            FROM mysql.innodb_table_stats
            $where
        UNION
            SELECT  last_update,
                    n_rows,
                    'Secondary Indexes' AS 'BTrees',
                    sum_of_other_index_sizes * 16384 AS Bytes,
                    ROUND(sum_of_other_index_sizes * 16384 / n_rows) AS 'Bytes/row',
                    sum_of_other_index_sizes AS Pages,
                    ROUND(n_rows / sum_of_other_index_sizes) AS 'Rows/page'
            FROM mysql.innodb_table_stats
            $where
              AND sum_of_other_index_sizes > 0
        ";
    

    For Percona:

    /* to enable stats:
        percona < 5.5: set global userstat_running = 1;
                  5.5: set global userstat = 1; */
    $sql = "SELECT  i.INDEX_NAME as Index_Name,
                    IF(ROWS_READ IS NULL, 'Unused',
                        IF(ROWS_READ > 2e9, 'Overflow', ROWS_READ)) as Rows_Read
                FROM (
                    SELECT DISTINCT TABLE_SCHEMA, TABLE_NAME, INDEX_NAME
                        FROM information_schema.STATISTICS
                     ) i
                LEFT JOIN information_schema.INDEX_STATISTICS s
                         ON i.TABLE_SCHEMA = s.TABLE_SCHEMA
                        AND i.TABLE_NAME = s.TABLE_NAME
                        AND i.INDEX_NAME = s.INDEX_NAME
                WHERE i.TABLE_SCHEMA = ?
                  AND i.TABLE_NAME = ?
                ORDER BY IF(i.INDEX_NAME = 'PRIMARY', 0, 1), i.INDEX_NAME";
    

    (Those give more than just the depth.)

◆ **Task description**
Quote the MySQL query text exactly, starting with "AND i.TABLE_NAME = ?" and going on through "just the depth.)".

◆ **Material supplied**
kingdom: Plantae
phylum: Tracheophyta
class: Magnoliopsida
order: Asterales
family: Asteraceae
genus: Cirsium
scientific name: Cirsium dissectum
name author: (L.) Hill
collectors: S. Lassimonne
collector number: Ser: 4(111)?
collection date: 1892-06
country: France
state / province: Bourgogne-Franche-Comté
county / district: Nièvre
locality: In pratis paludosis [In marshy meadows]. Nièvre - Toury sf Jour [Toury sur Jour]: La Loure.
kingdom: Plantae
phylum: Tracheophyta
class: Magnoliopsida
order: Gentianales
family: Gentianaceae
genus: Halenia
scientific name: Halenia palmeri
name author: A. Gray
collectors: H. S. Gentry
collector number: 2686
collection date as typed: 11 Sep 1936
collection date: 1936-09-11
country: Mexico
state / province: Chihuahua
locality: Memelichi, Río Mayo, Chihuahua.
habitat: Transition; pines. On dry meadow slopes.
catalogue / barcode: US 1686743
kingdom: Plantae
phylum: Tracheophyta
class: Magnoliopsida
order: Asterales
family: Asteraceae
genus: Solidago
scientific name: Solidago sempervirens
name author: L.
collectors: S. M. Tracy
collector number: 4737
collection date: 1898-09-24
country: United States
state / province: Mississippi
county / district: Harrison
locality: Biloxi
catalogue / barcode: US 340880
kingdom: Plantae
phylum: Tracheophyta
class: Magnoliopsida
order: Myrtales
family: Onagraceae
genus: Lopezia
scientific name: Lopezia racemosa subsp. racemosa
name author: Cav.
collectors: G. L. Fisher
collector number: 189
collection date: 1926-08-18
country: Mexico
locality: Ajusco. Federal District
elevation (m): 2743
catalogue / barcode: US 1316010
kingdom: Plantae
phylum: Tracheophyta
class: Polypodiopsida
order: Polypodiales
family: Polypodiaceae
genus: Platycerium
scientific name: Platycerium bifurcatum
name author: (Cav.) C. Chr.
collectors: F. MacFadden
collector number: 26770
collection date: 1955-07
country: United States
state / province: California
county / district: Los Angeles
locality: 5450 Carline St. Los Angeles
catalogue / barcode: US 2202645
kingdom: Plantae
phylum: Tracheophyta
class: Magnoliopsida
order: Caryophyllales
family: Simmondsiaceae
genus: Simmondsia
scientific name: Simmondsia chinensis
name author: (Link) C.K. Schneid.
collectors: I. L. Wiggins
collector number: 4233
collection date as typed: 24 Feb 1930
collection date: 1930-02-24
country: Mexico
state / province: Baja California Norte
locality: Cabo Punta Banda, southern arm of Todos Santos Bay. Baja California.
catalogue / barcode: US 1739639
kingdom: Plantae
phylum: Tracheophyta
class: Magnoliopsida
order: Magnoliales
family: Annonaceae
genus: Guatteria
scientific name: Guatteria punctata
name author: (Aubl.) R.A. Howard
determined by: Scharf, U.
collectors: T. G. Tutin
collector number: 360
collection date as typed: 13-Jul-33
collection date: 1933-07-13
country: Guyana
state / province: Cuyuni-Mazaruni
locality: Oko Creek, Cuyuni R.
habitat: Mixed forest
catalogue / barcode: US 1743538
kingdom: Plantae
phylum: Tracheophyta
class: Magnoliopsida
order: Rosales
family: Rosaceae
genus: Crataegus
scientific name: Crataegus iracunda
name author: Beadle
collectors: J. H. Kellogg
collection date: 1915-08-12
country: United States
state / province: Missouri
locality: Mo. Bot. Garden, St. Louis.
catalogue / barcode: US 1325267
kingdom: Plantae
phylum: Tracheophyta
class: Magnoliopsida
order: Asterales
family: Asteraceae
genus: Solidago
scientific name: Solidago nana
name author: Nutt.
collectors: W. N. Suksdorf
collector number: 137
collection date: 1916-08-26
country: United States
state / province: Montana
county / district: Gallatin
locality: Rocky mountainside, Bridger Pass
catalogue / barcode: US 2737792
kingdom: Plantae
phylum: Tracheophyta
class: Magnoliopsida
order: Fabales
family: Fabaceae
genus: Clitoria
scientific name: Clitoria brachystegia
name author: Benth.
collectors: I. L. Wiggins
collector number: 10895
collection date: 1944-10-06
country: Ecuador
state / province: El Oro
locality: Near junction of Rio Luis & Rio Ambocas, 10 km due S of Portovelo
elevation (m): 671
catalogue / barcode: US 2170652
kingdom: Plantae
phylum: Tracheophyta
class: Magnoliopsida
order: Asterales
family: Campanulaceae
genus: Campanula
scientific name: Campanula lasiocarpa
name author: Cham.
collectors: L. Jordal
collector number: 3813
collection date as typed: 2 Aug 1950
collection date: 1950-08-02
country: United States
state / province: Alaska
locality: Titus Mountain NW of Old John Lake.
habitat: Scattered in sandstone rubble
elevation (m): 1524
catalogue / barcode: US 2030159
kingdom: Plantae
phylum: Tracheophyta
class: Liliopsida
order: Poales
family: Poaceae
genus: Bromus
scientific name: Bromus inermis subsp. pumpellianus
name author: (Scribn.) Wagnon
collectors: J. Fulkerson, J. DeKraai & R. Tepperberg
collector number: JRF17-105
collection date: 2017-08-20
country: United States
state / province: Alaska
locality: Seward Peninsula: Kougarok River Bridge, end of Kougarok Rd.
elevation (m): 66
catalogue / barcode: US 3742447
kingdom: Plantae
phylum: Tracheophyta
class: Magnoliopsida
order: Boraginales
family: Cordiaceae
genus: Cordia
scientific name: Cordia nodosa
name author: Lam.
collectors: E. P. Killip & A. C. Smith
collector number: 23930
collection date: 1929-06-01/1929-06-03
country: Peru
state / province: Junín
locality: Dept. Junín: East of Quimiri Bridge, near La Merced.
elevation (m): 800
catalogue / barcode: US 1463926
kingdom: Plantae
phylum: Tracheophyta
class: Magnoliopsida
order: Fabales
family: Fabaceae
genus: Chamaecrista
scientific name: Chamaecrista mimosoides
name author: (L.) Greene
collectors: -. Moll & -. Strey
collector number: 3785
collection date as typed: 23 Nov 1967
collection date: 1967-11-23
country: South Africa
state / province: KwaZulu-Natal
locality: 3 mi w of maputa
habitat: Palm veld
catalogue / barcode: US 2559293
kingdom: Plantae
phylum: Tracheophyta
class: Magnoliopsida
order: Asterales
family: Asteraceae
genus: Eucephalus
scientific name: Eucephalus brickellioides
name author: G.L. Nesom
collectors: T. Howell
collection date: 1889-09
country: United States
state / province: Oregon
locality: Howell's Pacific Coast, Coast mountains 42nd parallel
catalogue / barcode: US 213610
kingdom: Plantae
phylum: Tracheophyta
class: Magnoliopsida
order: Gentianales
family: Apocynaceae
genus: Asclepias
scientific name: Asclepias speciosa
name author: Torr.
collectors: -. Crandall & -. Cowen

◆ **Your solution**
AND i.TABLE_NAME = ?
                ORDER BY IF(i.INDEX_NAME = 'PRIMARY', 0, 1), i.INDEX_NAME";
    

    (Those give more than just the depth.)